- **Exercise brief**: Copy the lines below, switching every "Buaran" to "Ciputat" and keeping everything else unchanged. Leave the pictures out of your copy.

- **Extracted material**:
□ □ □ □ □

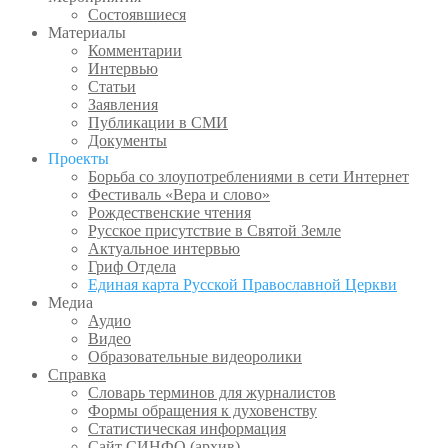
Состоявшиеся
Материалы
Комментарии
Интервью
Статьи
Заявления
Публикации в СМИ
Документы
Проекты
Борьба со злоупотреблениями в сети Интернет
Фестиваль «Вера и слово»
Рождественские чтения
Русское присутствие в Святой Земле
Актуальное интервью
Гриф Отдела
Единая карта Русской Православной Церкви
Медиа
Аудио
Видео
Образовательные видеоролики
Справка
Словарь терминов для журналистов
Формы обращения к духовенству
Статистическая информация
Сайт СИНФО (архив)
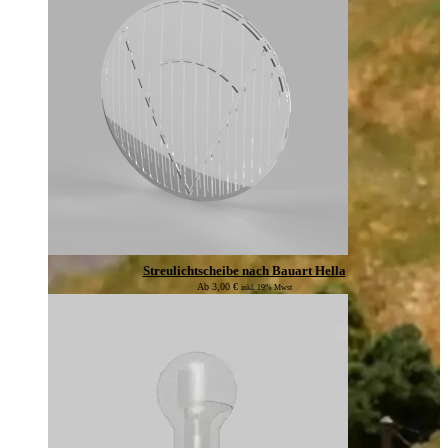
Streulichtscheibe nach Bauart Hella
Ab
3,00
€
inkl. 19% Mwst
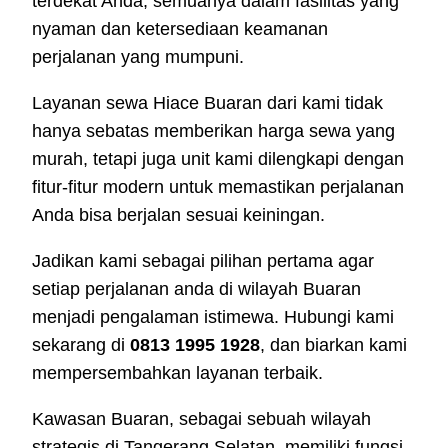
terdekat Anda, semuanya dalam fasilitas yang
nyaman dan ketersediaan keamanan
perjalanan yang mumpuni.
Layanan sewa Hiace Buaran dari kami tidak
hanya sebatas memberikan harga sewa yang
murah, tetapi juga unit kami dilengkapi dengan
fitur-fitur modern untuk memastikan perjalanan
Anda bisa berjalan sesuai keiningan.
Jadikan kami sebagai pilihan pertama agar
setiap perjalanan anda di wilayah Buaran
menjadi pengalaman istimewa. Hubungi kami
sekarang di
0813 1995 1928
, dan biarkan kami
mempersembahkan layanan terbaik.
Kawasan Buaran, sebagai sebuah wilayah
strategis di Tangerang Selatan, memiliki fungsi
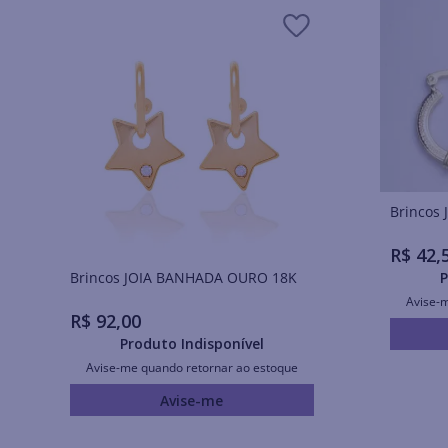
R$
42
,
Brincos JOIA BANHADA OURO 18K
P
Avise-
R$
92
,
00
Produto Indisponível
Avise-me quando retornar ao estoque
Avise-me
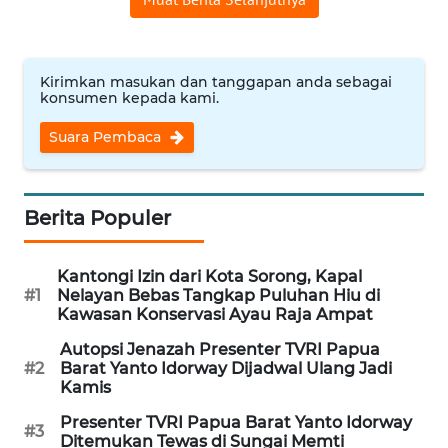
WN
INDRAMAYU
Kirimkan masukan dan tanggapan anda sebagai
konsumen kepada kami.
WN
KUNINGAN
Suara Pembaca
WN
MAJALENGKA
Berita Populer
WN
Kantongi Izin dari Kota Sorong, Kapal
SUBANG
#1
Nelayan Bebas Tangkap Puluhan Hiu di
Kawasan Konservasi Ayau Raja Ampat
WN
Autopsi Jenazah Presenter TVRI Papua
SUKABUMI
#2
Barat Yanto Idorway Dijadwal Ulang Jadi
Kamis
WN
Presenter TVRI Papua Barat Yanto Idorway
PURWAKARTA
#3
Ditemukan Tewas di Sungai Memti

□ □ □ □ □

- **Expected answer**:
Состоявшиеся
Материалы
Комментарии
Интервью
Статьи
Заявления
Публикации в СМИ
Документы
Проекты
Борьба со злоупотреблениями в сети Интернет
Фестиваль «Вера и слово»
Рождественские чтения
Русское присутствие в Святой Земле
Актуальное интервью
Гриф Отдела
Единая карта Русской Православной Церкви
Медиа
Аудио
Видео
Образовательные видеоролики
Справка
Словарь терминов для журналистов
Формы обращения к духовенству
Статистическая информация
Сайт СИНФО (архив)
Streulichtscheibe nach Bauart Hella
Ab
3,00
€
inkl. 19% Mwst
terdekat Anda, semuanya dalam fasilitas yang
nyaman dan ketersediaan keamanan
perjalanan yang mumpuni.
Layanan sewa Hiace Ciputat dari kami tidak
hanya sebatas memberikan harga sewa yang
murah, tetapi juga unit kami dilengkapi dengan
fitur-fitur modern untuk memastikan perjalanan
Anda bisa berjalan sesuai keiningan.
Jadikan kami sebagai pilihan pertama agar
setiap perjalanan anda di wilayah Ciputat
menjadi pengalaman istimewa. Hubungi kami
sekarang di
0813 1995 1928
, dan biarkan kami
mempersembahkan layanan terbaik.
Kawasan Ciputat, sebagai sebuah wilayah
strategis di Tangerang Selatan, memiliki fungsi
R$
42
,
Brincos JOIA BANHADA OURO 18K
P
Avise-
R$
92
,
00
Produto Indisponível
Avise-me quando retornar ao estoque
Avise-me
WN
INDRAMAYU
Kirimkan masukan dan tanggapan anda sebagai
konsumen kepada kami.
WN
KUNINGAN
Suara Pembaca
WN
MAJALENGKA
Berita Populer
WN
Kantongi Izin dari Kota Sorong, Kapal
SUBANG
#1
Nelayan Bebas Tangkap Puluhan Hiu di
Kawasan Konservasi Ayau Raja Ampat
WN
Autopsi Jenazah Presenter TVRI Papua
SUKABUMI
#2
Barat Yanto Idorway Dijadwal Ulang Jadi
Kamis
WN
Presenter TVRI Papua Barat Yanto Idorway
PURWAKARTA
#3
Ditemukan Tewas di Sungai Memti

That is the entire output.